New research on the Niger River Basin finds that the effects of climate change in the region are pervasive and that “latent conflict” between groups – disagreements and disputes over damage to farmland and restricted access to water, but not physical violence – is common.
Climate change destabilizes communities by adding uncertainty and stress, Vernon said, and when a community is already vulnerable, the impacts of those uncertainties and stresses are amplified and the potential for conflict is greater. In every community examined in the study, climate-induced vulnerability led to some kind of conflict. More often than not, however, that conflict took the form of disagreements, or “latent conflict,” rather than violent conflict – a reason for optimism in the face of dire predictions that an era of climate wars is upon us.
Throughout the basin, river flows and rainfall have been decreasing since the 1970s, said Goulden, creating tension between two of the major communities living in the basin – farmers and pastoralists. Pastoralists are forced to travel farther to bring their herds to water, while farmers are expanding their cropland to feed growing populations, reducing the pathways available to herders and their livestock.
Unfortunately, poor policy decisions have made tensions worse in some places. In Lokoja, Nigeria, for example, the government began dredging the Niger River in 2009 to improve commercial shipping. Officials said the dredging would reduce flooding, but in 2010, farmers suffered immensely from floods.

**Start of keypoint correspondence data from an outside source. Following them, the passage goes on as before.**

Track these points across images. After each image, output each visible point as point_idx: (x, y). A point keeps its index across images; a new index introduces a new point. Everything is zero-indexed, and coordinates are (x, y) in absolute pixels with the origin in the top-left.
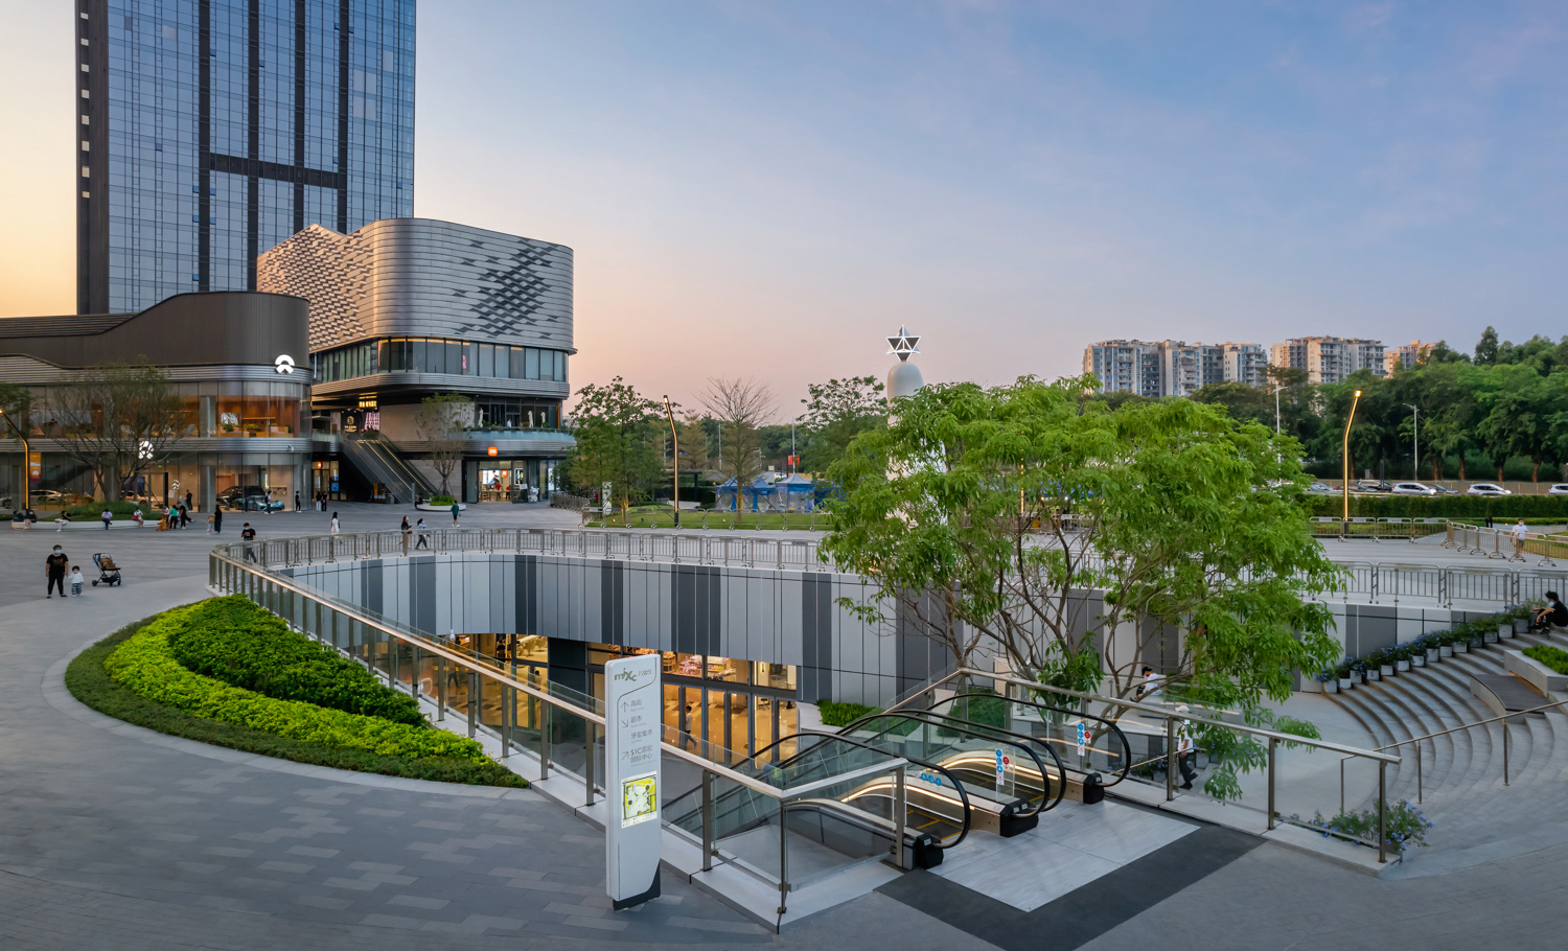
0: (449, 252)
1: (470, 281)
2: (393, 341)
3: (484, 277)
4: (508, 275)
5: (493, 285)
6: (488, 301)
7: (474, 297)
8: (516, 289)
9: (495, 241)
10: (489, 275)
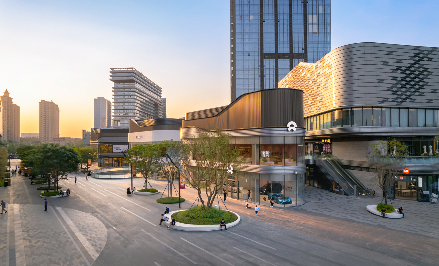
0: (375, 59)
1: (387, 74)
2: (343, 110)
3: (394, 71)
4: (408, 68)
5: (399, 75)
6: (397, 84)
7: (389, 83)
8: (412, 76)
9: (400, 50)
10: (397, 69)
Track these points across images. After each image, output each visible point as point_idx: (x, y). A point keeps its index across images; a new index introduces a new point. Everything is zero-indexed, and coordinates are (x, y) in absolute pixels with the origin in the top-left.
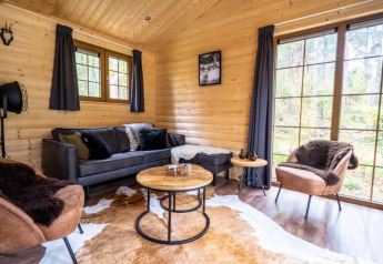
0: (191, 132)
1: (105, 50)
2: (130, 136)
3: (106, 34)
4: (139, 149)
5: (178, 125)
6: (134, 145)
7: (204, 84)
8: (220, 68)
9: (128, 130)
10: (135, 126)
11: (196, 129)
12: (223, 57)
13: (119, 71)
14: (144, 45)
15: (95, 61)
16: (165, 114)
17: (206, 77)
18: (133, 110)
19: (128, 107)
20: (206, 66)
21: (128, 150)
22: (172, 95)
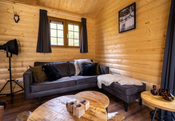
0: (114, 65)
1: (66, 20)
2: (76, 67)
3: (65, 11)
4: (80, 74)
5: (106, 60)
6: (77, 72)
7: (123, 31)
8: (135, 16)
9: (75, 63)
10: (80, 61)
11: (118, 63)
12: (137, 7)
13: (74, 31)
14: (87, 14)
15: (61, 26)
16: (100, 54)
17: (124, 25)
18: (81, 52)
19: (79, 50)
20: (124, 18)
21: (73, 75)
22: (103, 41)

The government’s false promises increased the farmers’ vulnerability, said Goulden, because, expecting to be protected from flooding, they were not adequately prepared, making the damage worse.

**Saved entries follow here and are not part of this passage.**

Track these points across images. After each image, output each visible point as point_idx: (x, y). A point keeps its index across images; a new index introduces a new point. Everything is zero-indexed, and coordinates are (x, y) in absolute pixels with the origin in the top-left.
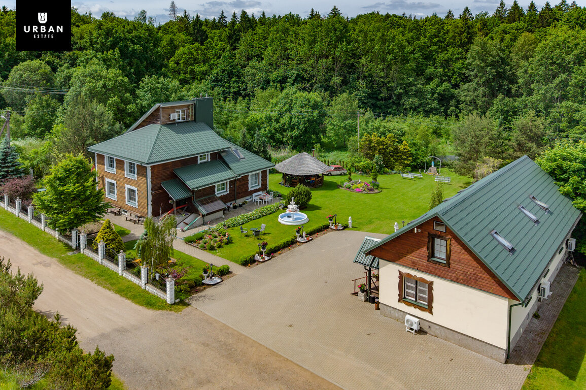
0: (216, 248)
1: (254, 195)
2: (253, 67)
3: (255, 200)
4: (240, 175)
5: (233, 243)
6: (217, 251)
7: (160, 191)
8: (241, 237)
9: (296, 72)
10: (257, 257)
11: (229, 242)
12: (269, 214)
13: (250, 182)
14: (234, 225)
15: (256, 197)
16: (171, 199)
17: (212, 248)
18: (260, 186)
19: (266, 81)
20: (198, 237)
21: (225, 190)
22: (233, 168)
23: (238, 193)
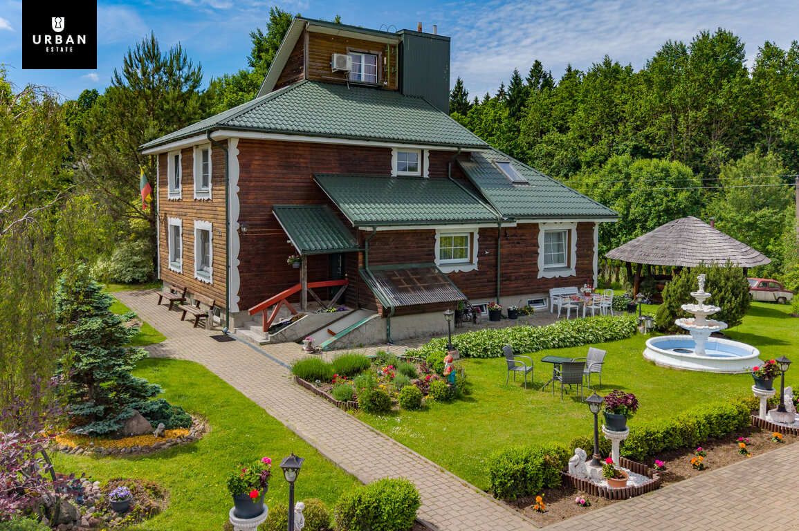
0: (397, 408)
1: (554, 292)
2: (551, 142)
3: (556, 306)
4: (512, 218)
5: (472, 400)
6: (398, 419)
7: (270, 232)
8: (507, 387)
9: (633, 143)
10: (582, 467)
11: (455, 393)
12: (606, 340)
13: (541, 250)
14: (485, 350)
15: (561, 297)
16: (294, 251)
17: (379, 406)
18: (573, 272)
19: (574, 165)
20: (346, 367)
21: (467, 260)
22: (492, 199)
23: (507, 278)
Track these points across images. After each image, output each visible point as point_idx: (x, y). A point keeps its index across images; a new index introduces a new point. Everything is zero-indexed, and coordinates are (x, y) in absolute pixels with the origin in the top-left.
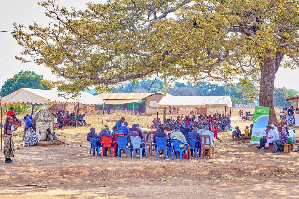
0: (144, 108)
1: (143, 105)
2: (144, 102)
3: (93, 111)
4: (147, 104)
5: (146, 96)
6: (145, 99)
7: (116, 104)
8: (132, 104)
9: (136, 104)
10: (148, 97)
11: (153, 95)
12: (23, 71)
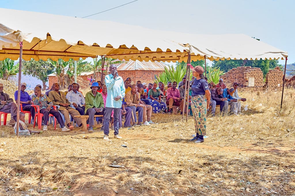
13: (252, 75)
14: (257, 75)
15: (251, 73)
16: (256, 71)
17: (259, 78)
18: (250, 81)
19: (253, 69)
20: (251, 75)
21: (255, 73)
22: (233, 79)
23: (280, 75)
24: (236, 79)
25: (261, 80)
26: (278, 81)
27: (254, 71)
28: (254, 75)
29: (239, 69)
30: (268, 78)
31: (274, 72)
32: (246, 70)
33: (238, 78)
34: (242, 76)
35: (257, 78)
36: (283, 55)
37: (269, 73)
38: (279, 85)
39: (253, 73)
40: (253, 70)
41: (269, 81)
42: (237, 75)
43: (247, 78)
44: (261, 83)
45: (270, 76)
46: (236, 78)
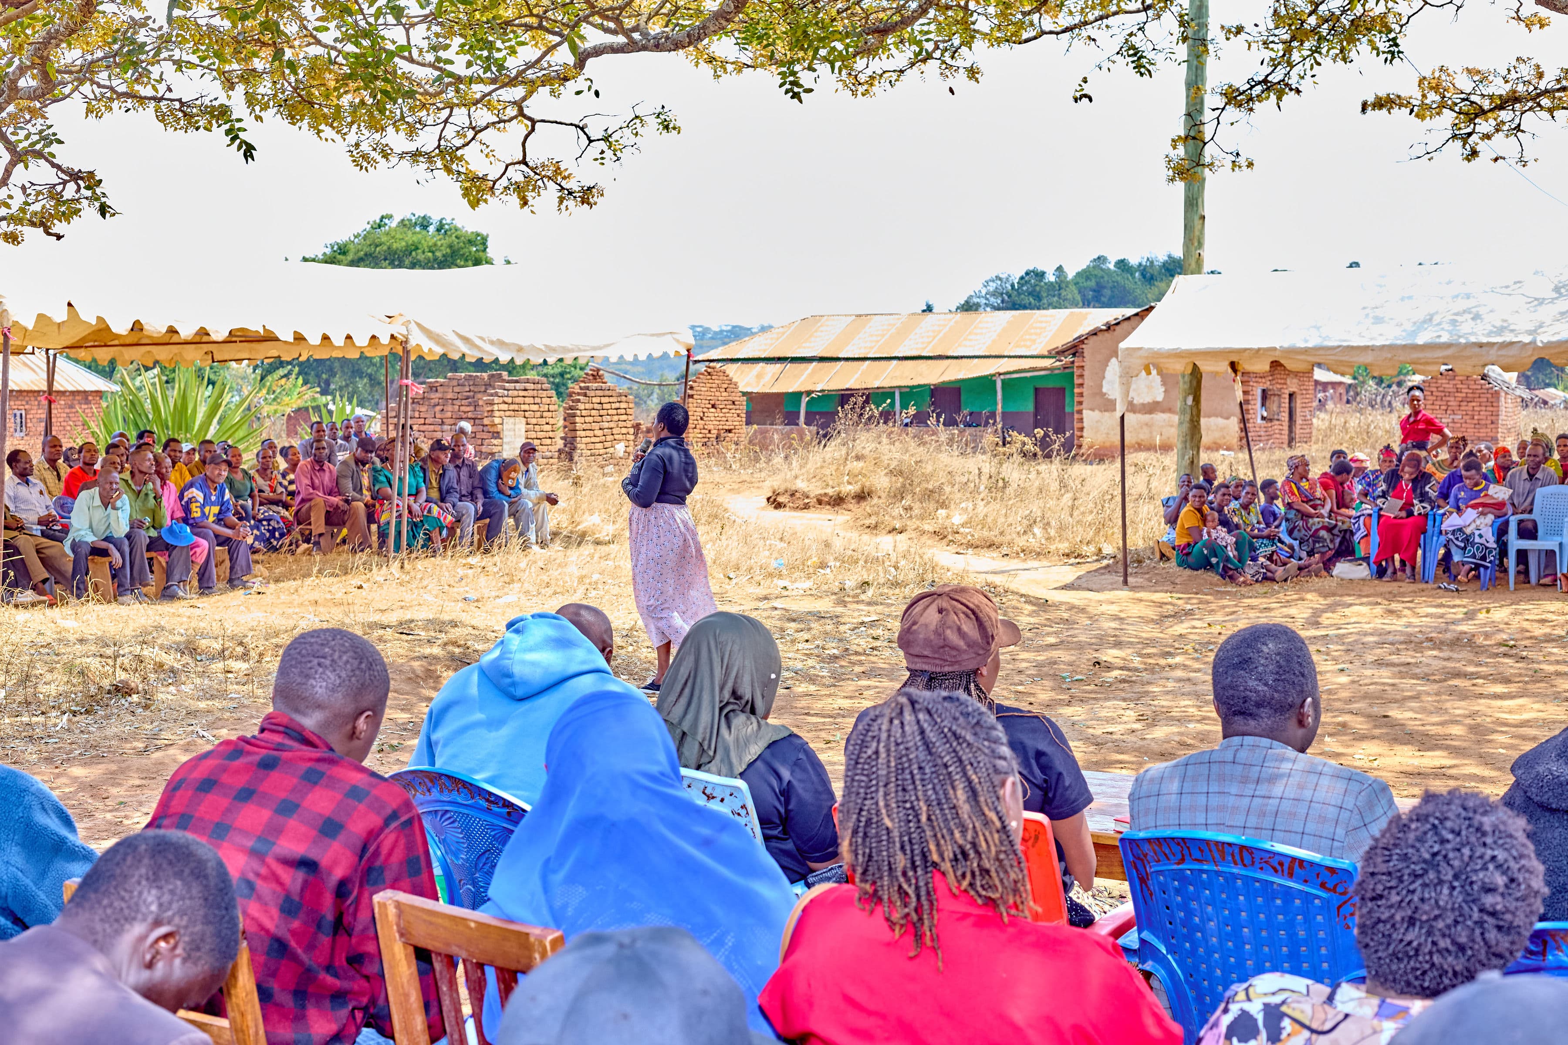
0: (1068, 409)
1: (1062, 390)
2: (1068, 373)
3: (730, 431)
4: (1087, 381)
5: (1084, 329)
6: (1075, 349)
7: (886, 384)
8: (985, 384)
9: (1012, 384)
10: (1095, 333)
11: (1129, 318)
12: (390, 217)
13: (516, 407)
14: (535, 407)
15: (509, 400)
16: (531, 393)
17: (543, 421)
18: (507, 436)
19: (517, 382)
20: (512, 407)
21: (527, 400)
22: (432, 428)
23: (623, 405)
24: (446, 427)
25: (548, 428)
26: (615, 431)
27: (522, 393)
28: (523, 407)
29: (455, 383)
30: (578, 419)
31: (599, 393)
32: (488, 385)
33: (452, 421)
34: (470, 415)
35: (534, 421)
36: (678, 341)
37: (579, 401)
38: (620, 448)
39: (517, 400)
40: (518, 385)
41: (583, 433)
42: (450, 408)
43: (497, 421)
44: (548, 441)
45: (584, 413)
46: (443, 423)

As a result, farmers are now building homes and developing cropland further away from the river, reducing land available to pastoralists and increasing the potential for conflict between the two communities.
Increased Resilience Is a “No-Brainer”
Climate in the Niger River Basin is marked by a high degree of variability – rainfall, river flows, and temperature already fluctuate a great deal and could become even more variable in the future, said Goulden.
That uncertainty has important implications for how people think about responding to climate change, said Abebe. “Development and adaptation policies must be flexible enough to cope with extreme variability both in the wetter and the dry conditions in the Niger River Basin,” he said.
Boosting resilience will be key to ensuring that vulnerable communities have the flexibility they need to respond to future crises, Vernon said.
“If the interaction of stress and vulnerability is the problem…it’s somewhat of a no-brainer that increased resilience is part of the answer,” said Vernon. And decisions on how to increase resilience “should be made at the lowest appropriate level…from high policy down to household and individual decisions.”
Different People, Different Levels of Resilience
Vernon’s emphasis on making decisions at the “lowest appropriate level” reflects the reality that various communities – and individual community members – experience climate change in different ways. Fostering adaptation strategies that take these variations into consideration will be an essential strategy for avoiding climate-driven conflict in the future.
In Mali, the Niger River flooded downstream of the Selingué Dam in 2001 and 2010, and in each case, researchers found divergent responses to the crises.
In the lead-up to the 2001 flood, dam operators had been intentionally keeping reservoir levels high in anticipation of increased demand for hydroelectric power during an upcoming soccer championship match. When heavy rains hit the area, though, the operators were forced to release huge amounts of water over a short period of time, causing massive flooding downstream.
In the flood’s aftermath, downstream farmers were able to successfully sue the power company for their losses, but downstream pastoralists had no comparable option. The pastoralists were therefore more vulnerable to the flood’s long-term impacts.
Responses differed within communities as well, often breaking down along gender lines. In 2010, when floods hit Mali again, men “were trying to help people move away from the flood water, and then afterward with rebuilding of homes,” said Goulden, “whilst women are concerned with finding shelter, cooking, and caring for the sick, elderly, and children.”
No “Massive Risk of Violence” in the Near Future
Policymakers are left with an urgent crisis – climate change – and a solution that is inherently time-intensive: building resilience in vulnerable communities down to the individual level, said Vernon.
“There is a risk of undermining the elements of resilience which exist already in responding too rapidly and too urgently based on the anxieties we have to the problem of climate change and insecurity,” he cautioned.
Fortunately, although the threat of climate change is urgent, Vernon said that the risk of that threat spilling over into violent conflict is still a long way off. “I think policymakers have got to be thinking about where might this lead,” he said, “but at the moment, in terms of this research, there was no evidence that there’s a massive risk of violence happening any time soon.”